> [TRY IT]:
Please repeat every entry that follows, keeping each one exactly the same.
-- Opening Marker --
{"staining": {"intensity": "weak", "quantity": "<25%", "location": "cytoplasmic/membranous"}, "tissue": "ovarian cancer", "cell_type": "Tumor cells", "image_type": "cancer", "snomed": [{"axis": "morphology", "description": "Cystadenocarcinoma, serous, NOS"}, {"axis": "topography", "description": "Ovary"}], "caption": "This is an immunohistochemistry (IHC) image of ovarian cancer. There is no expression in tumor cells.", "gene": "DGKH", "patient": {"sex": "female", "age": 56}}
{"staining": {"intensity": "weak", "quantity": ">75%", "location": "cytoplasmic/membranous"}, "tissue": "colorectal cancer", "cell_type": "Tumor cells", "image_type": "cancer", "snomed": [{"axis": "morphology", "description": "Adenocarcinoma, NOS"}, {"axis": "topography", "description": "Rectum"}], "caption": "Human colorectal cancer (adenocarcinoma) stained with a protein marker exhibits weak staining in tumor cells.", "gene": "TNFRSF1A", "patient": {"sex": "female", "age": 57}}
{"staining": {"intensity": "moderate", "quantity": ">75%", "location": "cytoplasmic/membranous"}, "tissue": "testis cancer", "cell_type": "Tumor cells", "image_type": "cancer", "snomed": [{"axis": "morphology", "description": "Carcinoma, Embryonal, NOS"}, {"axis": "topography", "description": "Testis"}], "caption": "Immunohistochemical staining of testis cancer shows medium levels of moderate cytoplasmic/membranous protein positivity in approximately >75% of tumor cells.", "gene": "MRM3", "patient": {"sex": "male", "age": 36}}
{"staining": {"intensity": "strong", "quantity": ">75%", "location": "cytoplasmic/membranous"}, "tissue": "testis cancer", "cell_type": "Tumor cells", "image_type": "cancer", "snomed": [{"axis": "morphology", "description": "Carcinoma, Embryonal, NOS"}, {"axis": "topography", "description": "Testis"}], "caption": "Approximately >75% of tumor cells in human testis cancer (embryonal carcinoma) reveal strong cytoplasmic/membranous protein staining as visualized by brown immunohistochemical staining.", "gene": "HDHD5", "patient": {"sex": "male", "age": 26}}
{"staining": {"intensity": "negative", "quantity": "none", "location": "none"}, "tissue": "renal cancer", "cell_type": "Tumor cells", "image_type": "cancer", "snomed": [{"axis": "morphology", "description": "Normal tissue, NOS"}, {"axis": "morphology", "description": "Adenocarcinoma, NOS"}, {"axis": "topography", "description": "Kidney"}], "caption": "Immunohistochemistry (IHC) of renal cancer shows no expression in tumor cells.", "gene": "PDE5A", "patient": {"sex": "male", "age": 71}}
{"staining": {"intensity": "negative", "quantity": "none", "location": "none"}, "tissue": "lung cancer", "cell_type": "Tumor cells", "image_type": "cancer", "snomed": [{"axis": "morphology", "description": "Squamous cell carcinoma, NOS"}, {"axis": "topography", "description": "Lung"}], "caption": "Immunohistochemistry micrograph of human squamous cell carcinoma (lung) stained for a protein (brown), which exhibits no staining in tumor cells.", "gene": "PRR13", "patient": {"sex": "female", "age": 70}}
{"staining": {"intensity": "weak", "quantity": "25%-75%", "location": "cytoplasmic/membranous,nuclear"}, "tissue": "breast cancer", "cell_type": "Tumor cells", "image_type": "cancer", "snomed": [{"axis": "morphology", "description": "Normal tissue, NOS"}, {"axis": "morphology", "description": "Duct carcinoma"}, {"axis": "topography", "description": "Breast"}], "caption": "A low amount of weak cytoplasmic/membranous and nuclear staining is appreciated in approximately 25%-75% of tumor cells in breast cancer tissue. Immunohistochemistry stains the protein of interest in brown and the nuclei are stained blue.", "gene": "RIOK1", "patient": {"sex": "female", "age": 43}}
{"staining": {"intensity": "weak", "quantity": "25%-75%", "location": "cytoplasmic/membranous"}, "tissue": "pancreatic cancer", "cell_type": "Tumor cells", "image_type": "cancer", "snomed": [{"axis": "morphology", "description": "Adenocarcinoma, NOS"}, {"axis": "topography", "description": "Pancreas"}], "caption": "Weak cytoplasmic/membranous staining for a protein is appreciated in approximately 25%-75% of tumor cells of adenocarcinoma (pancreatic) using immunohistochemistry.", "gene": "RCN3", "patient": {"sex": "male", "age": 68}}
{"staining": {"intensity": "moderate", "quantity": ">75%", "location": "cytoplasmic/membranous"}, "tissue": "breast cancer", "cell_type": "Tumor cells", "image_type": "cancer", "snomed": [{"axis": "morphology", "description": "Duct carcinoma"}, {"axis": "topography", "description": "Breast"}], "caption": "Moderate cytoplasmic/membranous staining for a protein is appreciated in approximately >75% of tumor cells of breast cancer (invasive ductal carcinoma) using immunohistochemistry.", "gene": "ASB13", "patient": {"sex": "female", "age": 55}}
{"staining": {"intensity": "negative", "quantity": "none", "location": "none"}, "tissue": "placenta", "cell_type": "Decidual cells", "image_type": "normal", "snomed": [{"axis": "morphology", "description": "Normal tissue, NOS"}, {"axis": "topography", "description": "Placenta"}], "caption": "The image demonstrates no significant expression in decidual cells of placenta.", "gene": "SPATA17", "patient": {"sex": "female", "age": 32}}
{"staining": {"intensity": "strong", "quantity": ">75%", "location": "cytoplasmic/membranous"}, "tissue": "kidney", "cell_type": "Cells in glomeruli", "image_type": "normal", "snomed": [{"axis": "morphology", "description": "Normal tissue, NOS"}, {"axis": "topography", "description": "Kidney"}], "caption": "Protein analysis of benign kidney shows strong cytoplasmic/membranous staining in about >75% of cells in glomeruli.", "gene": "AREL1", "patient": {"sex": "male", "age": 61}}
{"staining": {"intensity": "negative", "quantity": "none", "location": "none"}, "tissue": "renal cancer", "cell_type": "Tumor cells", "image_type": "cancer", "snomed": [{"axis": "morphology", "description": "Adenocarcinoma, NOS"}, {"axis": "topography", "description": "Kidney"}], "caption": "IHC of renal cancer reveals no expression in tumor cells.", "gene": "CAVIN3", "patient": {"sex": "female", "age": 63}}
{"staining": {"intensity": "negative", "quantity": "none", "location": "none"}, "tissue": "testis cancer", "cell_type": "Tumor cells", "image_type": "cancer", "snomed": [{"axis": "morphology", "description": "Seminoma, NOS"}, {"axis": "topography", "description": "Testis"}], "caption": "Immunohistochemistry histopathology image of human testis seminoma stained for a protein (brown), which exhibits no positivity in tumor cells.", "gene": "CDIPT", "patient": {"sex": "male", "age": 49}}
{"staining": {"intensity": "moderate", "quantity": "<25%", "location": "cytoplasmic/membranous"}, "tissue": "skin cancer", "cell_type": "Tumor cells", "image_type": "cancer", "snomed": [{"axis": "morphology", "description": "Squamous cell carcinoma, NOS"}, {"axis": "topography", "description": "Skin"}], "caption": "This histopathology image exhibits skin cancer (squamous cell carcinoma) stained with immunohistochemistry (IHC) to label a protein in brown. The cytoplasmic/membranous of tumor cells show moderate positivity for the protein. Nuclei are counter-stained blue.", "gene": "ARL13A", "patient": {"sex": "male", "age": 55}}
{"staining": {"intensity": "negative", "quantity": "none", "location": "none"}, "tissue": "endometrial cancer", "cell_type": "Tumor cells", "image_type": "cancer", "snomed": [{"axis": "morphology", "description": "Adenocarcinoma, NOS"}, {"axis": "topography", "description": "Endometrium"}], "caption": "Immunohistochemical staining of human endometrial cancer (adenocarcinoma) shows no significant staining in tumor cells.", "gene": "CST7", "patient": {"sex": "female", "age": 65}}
-- Closing Marker --
> [RESULT BELOW]:
{"staining": {"intensity": "weak", "quantity": "<25%", "location": "cytoplasmic/membranous"}, "tissue": "ovarian cancer", "cell_type": "Tumor cells", "image_type": "cancer", "snomed": [{"axis": "morphology", "description": "Cystadenocarcinoma, serous, NOS"}, {"axis": "topography", "description": "Ovary"}], "caption": "This is an immunohistochemistry (IHC) image of ovarian cancer. There is no expression in tumor cells.", "gene": "DGKH", "patient": {"sex": "female", "age": 56}}
{"staining": {"intensity": "weak", "quantity": ">75%", "location": "cytoplasmic/membranous"}, "tissue": "colorectal cancer", "cell_type": "Tumor cells", "image_type": "cancer", "snomed": [{"axis": "morphology", "description": "Adenocarcinoma, NOS"}, {"axis": "topography", "description": "Rectum"}], "caption": "Human colorectal cancer (adenocarcinoma) stained with a protein marker exhibits weak staining in tumor cells.", "gene": "TNFRSF1A", "patient": {"sex": "female", "age": 57}}
{"staining": {"intensity": "moderate", "quantity": ">75%", "location": "cytoplasmic/membranous"}, "tissue": "testis cancer", "cell_type": "Tumor cells", "image_type": "cancer", "snomed": [{"axis": "morphology", "description": "Carcinoma, Embryonal, NOS"}, {"axis": "topography", "description": "Testis"}], "caption": "Immunohistochemical staining of testis cancer shows medium levels of moderate cytoplasmic/membranous protein positivity in approximately >75% of tumor cells.", "gene": "MRM3", "patient": {"sex": "male", "age": 36}}
{"staining": {"intensity": "strong", "quantity": ">75%", "location": "cytoplasmic/membranous"}, "tissue": "testis cancer", "cell_type": "Tumor cells", "image_type": "cancer", "snomed": [{"axis": "morphology", "description": "Carcinoma, Embryonal, NOS"}, {"axis": "topography", "description": "Testis"}], "caption": "Approximately >75% of tumor cells in human testis cancer (embryonal carcinoma) reveal strong cytoplasmic/membranous protein staining as visualized by brown immunohistochemical staining.", "gene": "HDHD5", "patient": {"sex": "male", "age": 26}}
{"staining": {"intensity": "negative", "quantity": "none", "location": "none"}, "tissue": "renal cancer", "cell_type": "Tumor cells", "image_type": "cancer", "snomed": [{"axis": "morphology", "description": "Normal tissue, NOS"}, {"axis": "morphology", "description": "Adenocarcinoma, NOS"}, {"axis": "topography", "description": "Kidney"}], "caption": "Immunohistochemistry (IHC) of renal cancer shows no expression in tumor cells.", "gene": "PDE5A", "patient": {"sex": "male", "age": 71}}
{"staining": {"intensity": "negative", "quantity": "none", "location": "none"}, "tissue": "lung cancer", "cell_type": "Tumor cells", "image_type": "cancer", "snomed": [{"axis": "morphology", "description": "Squamous cell carcinoma, NOS"}, {"axis": "topography", "description": "Lung"}], "caption": "Immunohistochemistry micrograph of human squamous cell carcinoma (lung) stained for a protein (brown), which exhibits no staining in tumor cells.", "gene": "PRR13", "patient": {"sex": "female", "age": 70}}
{"staining": {"intensity": "weak", "quantity": "25%-75%", "location": "cytoplasmic/membranous,nuclear"}, "tissue": "breast cancer", "cell_type": "Tumor cells", "image_type": "cancer", "snomed": [{"axis": "morphology", "description": "Normal tissue, NOS"}, {"axis": "morphology", "description": "Duct carcinoma"}, {"axis": "topography", "description": "Breast"}], "caption": "A low amount of weak cytoplasmic/membranous and nuclear staining is appreciated in approximately 25%-75% of tumor cells in breast cancer tissue. Immunohistochemistry stains the protein of interest in brown and the nuclei are stained blue.", "gene": "RIOK1", "patient": {"sex": "female", "age": 43}}
{"staining": {"intensity": "weak", "quantity": "25%-75%", "location": "cytoplasmic/membranous"}, "tissue": "pancreatic cancer", "cell_type": "Tumor cells", "image_type": "cancer", "snomed": [{"axis": "morphology", "description": "Adenocarcinoma, NOS"}, {"axis": "topography", "description": "Pancreas"}], "caption": "Weak cytoplasmic/membranous staining for a protein is appreciated in approximately 25%-75% of tumor cells of adenocarcinoma (pancreatic) using immunohistochemistry.", "gene": "RCN3", "patient": {"sex": "male", "age": 68}}
{"staining": {"intensity": "moderate", "quantity": ">75%", "location": "cytoplasmic/membranous"}, "tissue": "breast cancer", "cell_type": "Tumor cells", "image_type": "cancer", "snomed": [{"axis": "morphology", "description": "Duct carcinoma"}, {"axis": "topography", "description": "Breast"}], "caption": "Moderate cytoplasmic/membranous staining for a protein is appreciated in approximately >75% of tumor cells of breast cancer (invasive ductal carcinoma) using immunohistochemistry.", "gene": "ASB13", "patient": {"sex": "female", "age": 55}}
{"staining": {"intensity": "negative", "quantity": "none", "location": "none"}, "tissue": "placenta", "cell_type": "Decidual cells", "image_type": "normal", "snomed": [{"axis": "morphology", "description": "Normal tissue, NOS"}, {"axis": "topography", "description": "Placenta"}], "caption": "The image demonstrates no significant expression in decidual cells of placenta.", "gene": "SPATA17", "patient": {"sex": "female", "age": 32}}
{"staining": {"intensity": "strong", "quantity": ">75%", "location": "cytoplasmic/membranous"}, "tissue": "kidney", "cell_type": "Cells in glomeruli", "image_type": "normal", "snomed": [{"axis": "morphology", "description": "Normal tissue, NOS"}, {"axis": "topography", "description": "Kidney"}], "caption": "Protein analysis of benign kidney shows strong cytoplasmic/membranous staining in about >75% of cells in glomeruli.", "gene": "AREL1", "patient": {"sex": "male", "age": 61}}
{"staining": {"intensity": "negative", "quantity": "none", "location": "none"}, "tissue": "renal cancer", "cell_type": "Tumor cells", "image_type": "cancer", "snomed": [{"axis": "morphology", "description": "Adenocarcinoma, NOS"}, {"axis": "topography", "description": "Kidney"}], "caption": "IHC of renal cancer reveals no expression in tumor cells.", "gene": "CAVIN3", "patient": {"sex": "female", "age": 63}}
{"staining": {"intensity": "negative", "quantity": "none", "location": "none"}, "tissue": "testis cancer", "cell_type": "Tumor cells", "image_type": "cancer", "snomed": [{"axis": "morphology", "description": "Seminoma, NOS"}, {"axis": "topography", "description": "Testis"}], "caption": "Immunohistochemistry histopathology image of human testis seminoma stained for a protein (brown), which exhibits no positivity in tumor cells.", "gene": "CDIPT", "patient": {"sex": "male", "age": 49}}
{"staining": {"intensity": "moderate", "quantity": "<25%", "location": "cytoplasmic/membranous"}, "tissue": "skin cancer", "cell_type": "Tumor cells", "image_type": "cancer", "snomed": [{"axis": "morphology", "description": "Squamous cell carcinoma, NOS"}, {"axis": "topography", "description": "Skin"}], "caption": "This histopathology image exhibits skin cancer (squamous cell carcinoma) stained with immunohistochemistry (IHC) to label a protein in brown. The cytoplasmic/membranous of tumor cells show moderate positivity for the protein. Nuclei are counter-stained blue.", "gene": "ARL13A", "patient": {"sex": "male", "age": 55}}
{"staining": {"intensity": "negative", "quantity": "none", "location": "none"}, "tissue": "endometrial cancer", "cell_type": "Tumor cells", "image_type": "cancer", "snomed": [{"axis": "morphology", "description": "Adenocarcinoma, NOS"}, {"axis": "topography", "description": "Endometrium"}], "caption": "Immunohistochemical staining of human endometrial cancer (adenocarcinoma) shows no significant staining in tumor cells.", "gene": "CST7", "patient": {"sex": "female", "age": 65}}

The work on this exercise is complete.